DATA FOR THE TASK
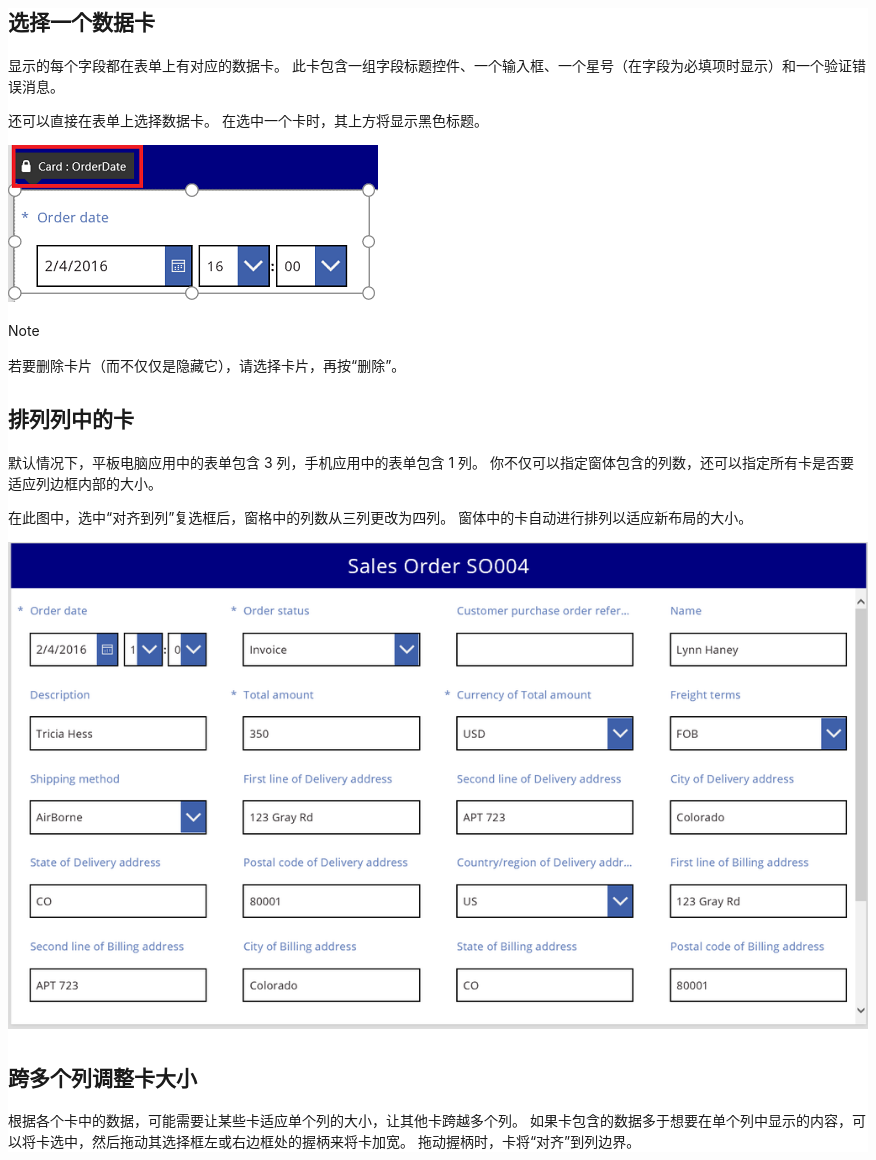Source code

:## <a name="select-a-data-card"></a>选择一个数据卡
显示的每个字段都在表单上有对应的数据卡。 此卡包含一组字段标题控件、一个输入框、一个星号（在字段为必填项时显示）和一个验证错误消息。

还可以直接在表单上选择数据卡。 在选中一个卡时，其上方将显示黑色标题。

![选择数据卡](media/working-with-form-layout/sales-order-data-card-selection.png)

> [!NOTE]
> 若要删除卡片（而不仅仅是隐藏它），请选择卡片，再按“删除”。

## <a name="arrange-cards-in-columns"></a>排列列中的卡
默认情况下，平板电脑应用中的表单包含 3 列，手机应用中的表单包含 1 列。 你不仅可以指定窗体包含的列数，还可以指定所有卡是否要适应列边框内部的大小。

在此图中，选中“对齐到列”复选框后，窗格中的列数从三列更改为四列。 窗体中的卡自动进行排列以适应新布局的大小。

![基本四列布局的销售订单](media/working-with-form-layout/sales-order-form-screen-4.png)

## <a name="resize-cards-across-multiple-columns"></a>跨多个列调整卡大小
根据各个卡中的数据，可能需要让某些卡适应单个列的大小，让其他卡跨越多个列。 如果卡包含的数据多于想要在单个列中显示的内容，可以将卡选中，然后拖动其选择框左或右边框处的握柄来将卡加宽。 拖动握柄时，卡将“对齐”到列边界。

INSTRUCTION
In the data above, how many lines carry the string "with"? Only the number should be given.

ANSWER BOX
2